Vanderbilt University political science major Madison Glenn-Lawson recently made use of her student paper to inform 70 million-plus of her fellow citizens that they’re, yes, racist.
What bothers her specifically are the phrases “Blue Lives Matter” and “Make America Great Again” (as well as its acronym).
“Though they do not specifically spew hateful words,” she says, “the slogans […] are inherently racist because they condone an America where minorities are systematically oppressed.”
Since her move back to campus, Glenn-Lawson notes she’s seen “many people proudly display their Trump merchandise,” and noticed a Vandy police officer donned in a “Blue Lives Matter” mask one evening.
“In both situations,” she says, “my body immediately tightened and I cringed, but I didn’t feel hatred; I felt hated.”
Blue Lives Matter is a derogatory phrase used to invalidate Black Lives Matter. Blue Lives Matter isn’t an organization; it has no goal and it is not calling for any kind of action. The slogan is simply used as rhetoric to suppress the voices of the black community when we protest against police brutality. Lives are not blue. You can not equate a “blue life” to my black life.
Officers can take off their uniforms, but I cannot take off my skin as a black woman. My skin is permanent; it is the first thing people see when they see or meet me. I did not choose to be black, but police officers chose to join the force. I did not choose to be seen as a threat based on the color of my skin, but they voluntarily put their lives at risk every day. …
MAGA is just as ignorant as claiming “Blue Lives Matter.” Make America Great Again” is Trump’s tagline that calls for America to return to its previous glory. I, along with many other black people, find myself wondering when America was at its prime—during the era of segregation or the era of slavery? He stresses the need for law and order when black people are fighting for their lives, but in the same breath, he will tell white supremacist groups to “stand by and stand back.”
If you support President Trump, you are condoning his actions, specifically his racist actions.
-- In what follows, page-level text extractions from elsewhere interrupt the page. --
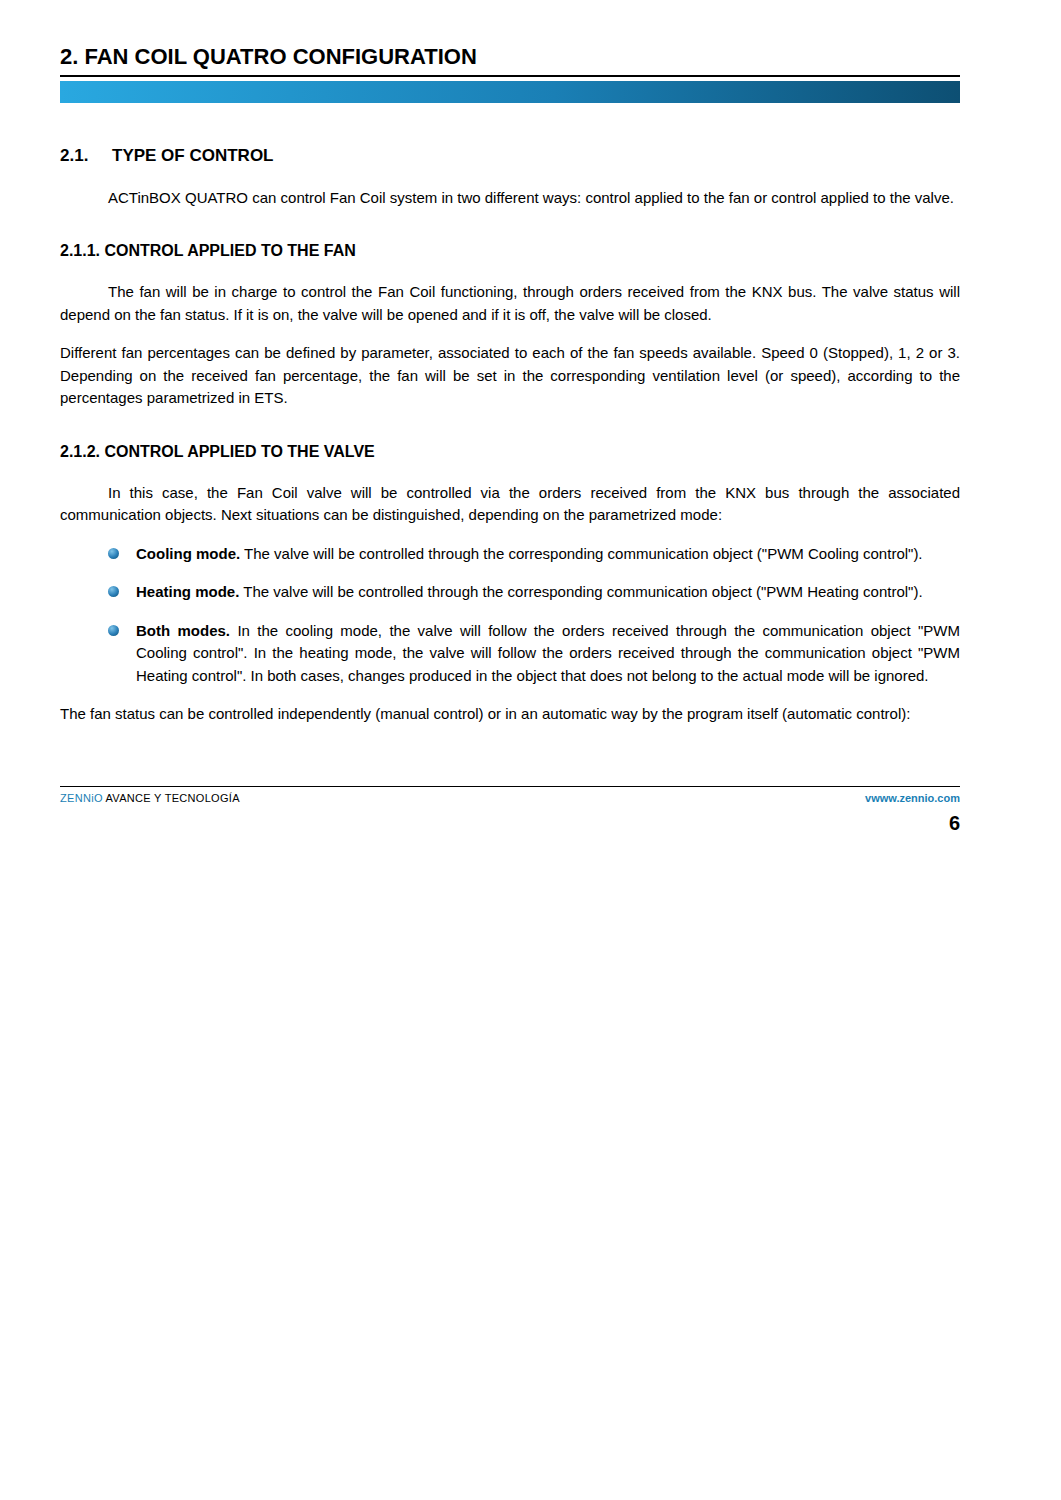2. FAN COIL QUATRO CONFIGURATION
2.1. TYPE OF CONTROL
ACTinBOX QUATRO can control Fan Coil system in two different ways: control applied to the fan or control applied to the valve.
2.1.1. CONTROL APPLIED TO THE FAN
The fan will be in charge to control the Fan Coil functioning, through orders received from the KNX bus. The valve status will depend on the fan status. If it is on, the valve will be opened and if it is off, the valve will be closed.
Different fan percentages can be defined by parameter, associated to each of the fan speeds available. Speed 0 (Stopped), 1, 2 or 3. Depending on the received fan percentage, the fan will be set in the corresponding ventilation level (or speed), according to the percentages parametrized in ETS.
2.1.2. CONTROL APPLIED TO THE VALVE
In this case, the Fan Coil valve will be controlled via the orders received from the KNX bus through the associated communication objects. Next situations can be distinguished, depending on the parametrized mode:
Cooling mode. The valve will be controlled through the corresponding communication object ("PWM Cooling control").
Heating mode. The valve will be controlled through the corresponding communication object ("PWM Heating control").
Both modes. In the cooling mode, the valve will follow the orders received through the communication object "PWM Cooling control". In the heating mode, the valve will follow the orders received through the communication object "PWM Heating control". In both cases, changes produced in the object that does not belong to the actual mode will be ignored.
The fan status can be controlled independently (manual control) or in an automatic way by the program itself (automatic control):
ZENNiO AVANCE Y TECNOLOGÍA
vwww.zennio.com
6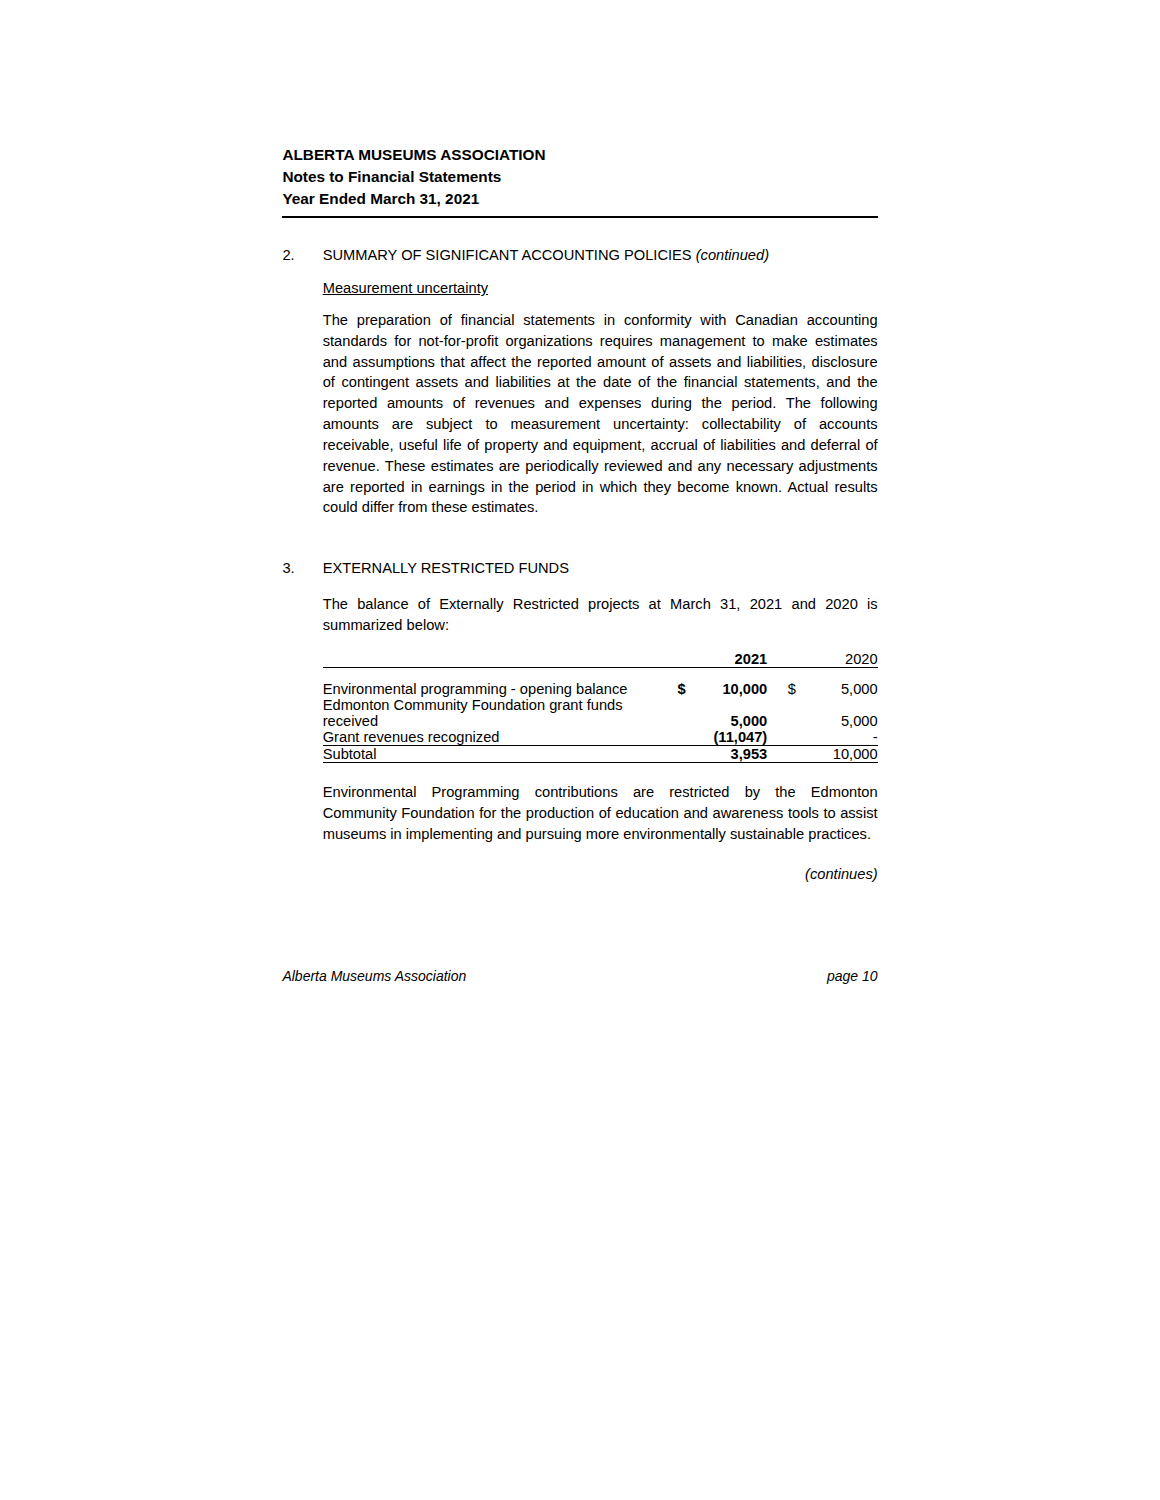ALBERTA MUSEUMS ASSOCIATION
Notes to Financial Statements
Year Ended March 31, 2021
2.
SUMMARY OF SIGNIFICANT ACCOUNTING POLICIES (continued)
Measurement uncertainty
The preparation of financial statements in conformity with Canadian accounting standards for not-for-profit organizations requires management to make estimates and assumptions that affect the reported amount of assets and liabilities, disclosure of contingent assets and liabilities at the date of the financial statements, and the reported amounts of revenues and expenses during the period. The following amounts are subject to measurement uncertainty: collectability of accounts receivable, useful life of property and equipment, accrual of liabilities and deferral of revenue. These estimates are periodically reviewed and any necessary adjustments are reported in earnings in the period in which they become known. Actual results could differ from these estimates.
3.
EXTERNALLY RESTRICTED FUNDS
The balance of Externally Restricted projects at March 31, 2021 and 2020 is summarized below:
| | | 2021 | | 2020 |
| Environmental programming - opening balance | $ | 10,000 | $ | 5,000 |
| Edmonton Community Foundation grant funds received | | 5,000 | | 5,000 |
| Grant revenues recognized | | (11,047) | | - |
| Subtotal | | 3,953 | | 10,000 |
Environmental Programming contributions are restricted by the Edmonton Community Foundation for the production of education and awareness tools to assist museums in implementing and pursuing more environmentally sustainable practices.
(continues)
Alberta Museums Association
page 10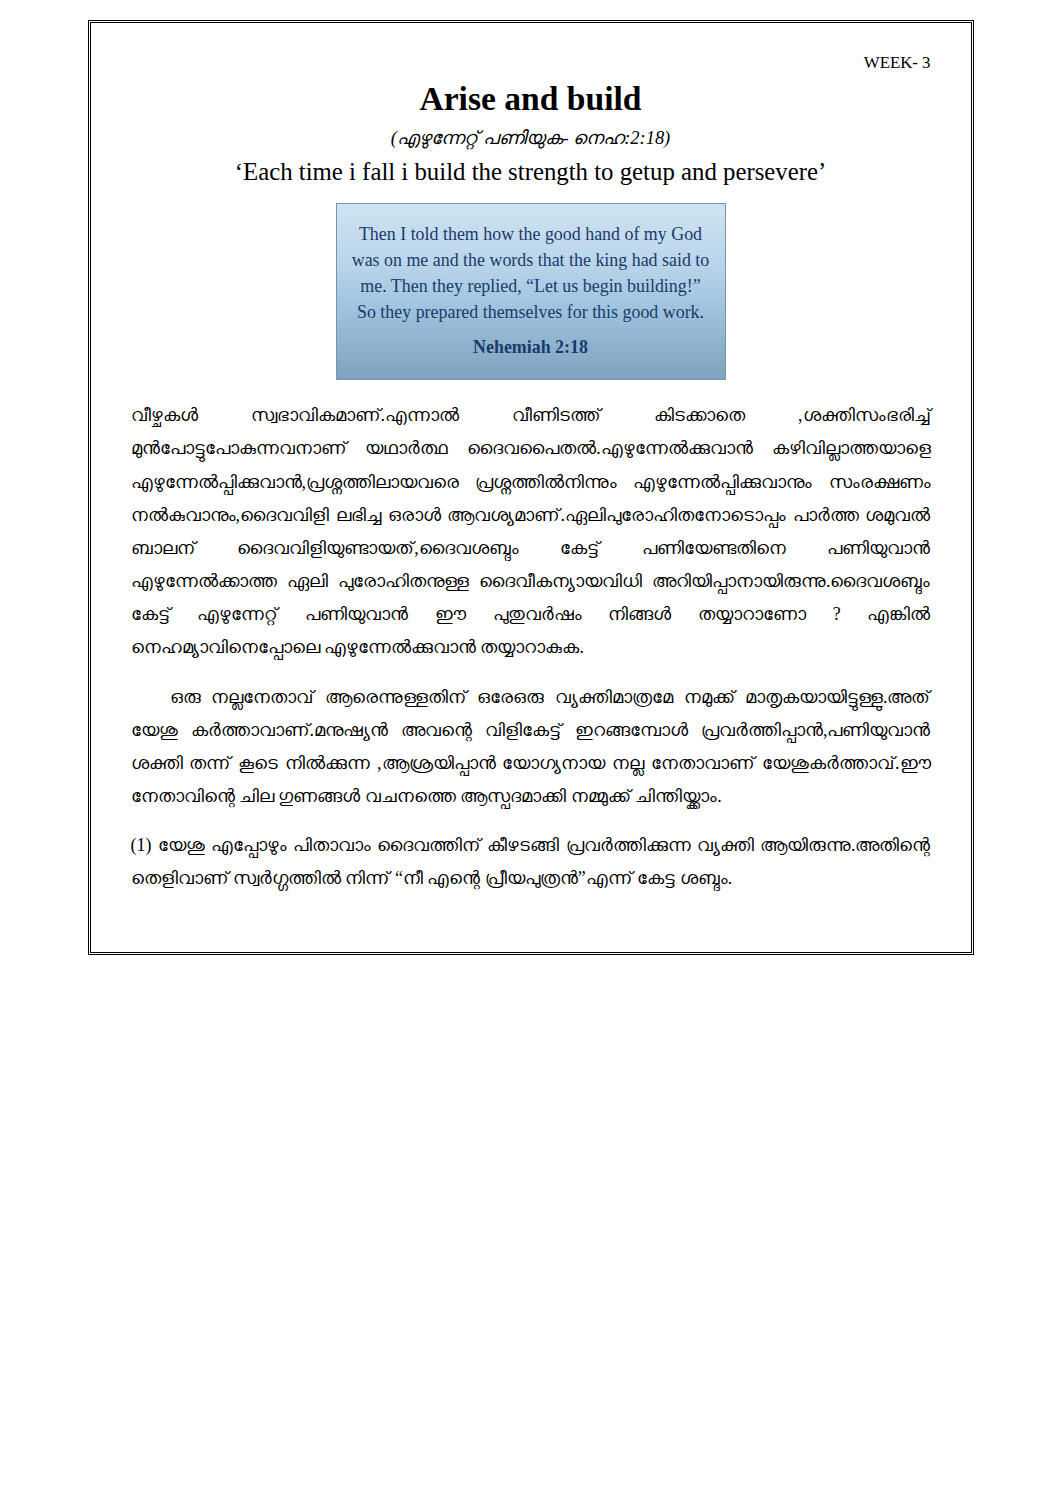WEEK- 3
Arise and build
(എഴുന്നേറ്റ് പണിയുക- നെഹ:2:18)
‘Each time i fall i build the strength to getup and persevere’
Then I told them how the good hand of my God was on me and the words that the king had said to me. Then they replied, “Let us begin building!” So they prepared themselves for this good work. Nehemiah 2:18
വീഴ്ചകൾ സ്വഭാവികമാണ്.എന്നാൽ വീണിടത്ത് കിടക്കാതെ ,ശക്തിസംഭരിച്ച് മുൻപോട്ടുപോകുന്നവനാണ് യഥാർത്ഥ ദൈവപൈതൽ.എഴുന്നേൽക്കുവാൻ കഴിവില്ലാത്തയാളെ എഴുന്നേൽപ്പിക്കുവാൻ,പ്രശ്നത്തിലായവരെ പ്രശ്നത്തിൽനിന്നും എഴുന്നേൽപ്പിക്കുവാനും സംരക്ഷണം നൽകുവാനും,ദൈവവിളി ലഭിച്ച ഒരാൾ ആവശ്യമാണ്.ഏലിപുരോഹിതനോടൊപ്പം പാർത്ത ശമുവൽ ബാലന് ദൈവവിളിയുണ്ടായത്,ദൈവശബ്ദം കേട്ട് പണിയേണ്ടതിനെ പണിയുവാൻ എഴുന്നേൽക്കാത്ത ഏലി പുരോഹിതനുള്ള ദൈവീകന്യായവിധി അറിയിപ്പാനായിരുന്നു.ദൈവശബ്ദം കേട്ട് എഴുന്നേറ്റ് പണിയുവാൻ ഈ പുതുവർഷം നിങ്ങൾ തയ്യാറാണോ ? എങ്കിൽ നെഹമ്യാവിനെപ്പോലെ എഴുന്നേൽക്കുവാൻ തയ്യാറാകുക.
ഒരു നല്ലനേതാവ് ആരെന്നുള്ളതിന് ഒരേഒരു വ്യക്തിമാത്രമേ നമുക്ക് മാതൃകയായിട്ടുള്ളു.അത് യേശു കർത്താവാണ്.മനുഷ്യൻ അവന്റെ വിളികേട്ട് ഇറങ്ങമ്പോൾ പ്രവർത്തിപ്പാൻ,പണിയുവാൻ ശക്തി തന്ന് കൂടെ നിൽക്കുന്ന ,ആശ്രയിപ്പാൻ യോഗ്യനായ നല്ല നേതാവാണ് യേശുകർത്താവ്.ഈ നേതാവിന്റെ ചില ഗുണങ്ങൾ വചനത്തെ ആസ്പദമാക്കി നമ്മുക്ക് ചിന്തിയ്ക്കാം.
(1) യേശു എപ്പോഴും പിതാവാം ദൈവത്തിന് കീഴടങ്ങി പ്രവർത്തിക്കുന്ന വ്യക്തി ആയിരുന്നു.അതിന്റെ തെളിവാണ് സ്വർഗ്ഗത്തിൽ നിന്ന് “നീ എന്റെ പ്രീയപുത്രൻ”എന്ന് കേട്ട ശബ്ദം.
Though he may claim that he is the least racist person in a room to a woman of color, actions speak louder than words. And in this case, his actions have not only been loud but explicitly racist.
Ms. Glenn-Lawson’s arguments, such that they are, certainly aren’t novel; in fact, they’re academic boilerplate. But their timing tells us that such narrative(s) aren’t likely to cease any time soon, even in a post-Trump environment.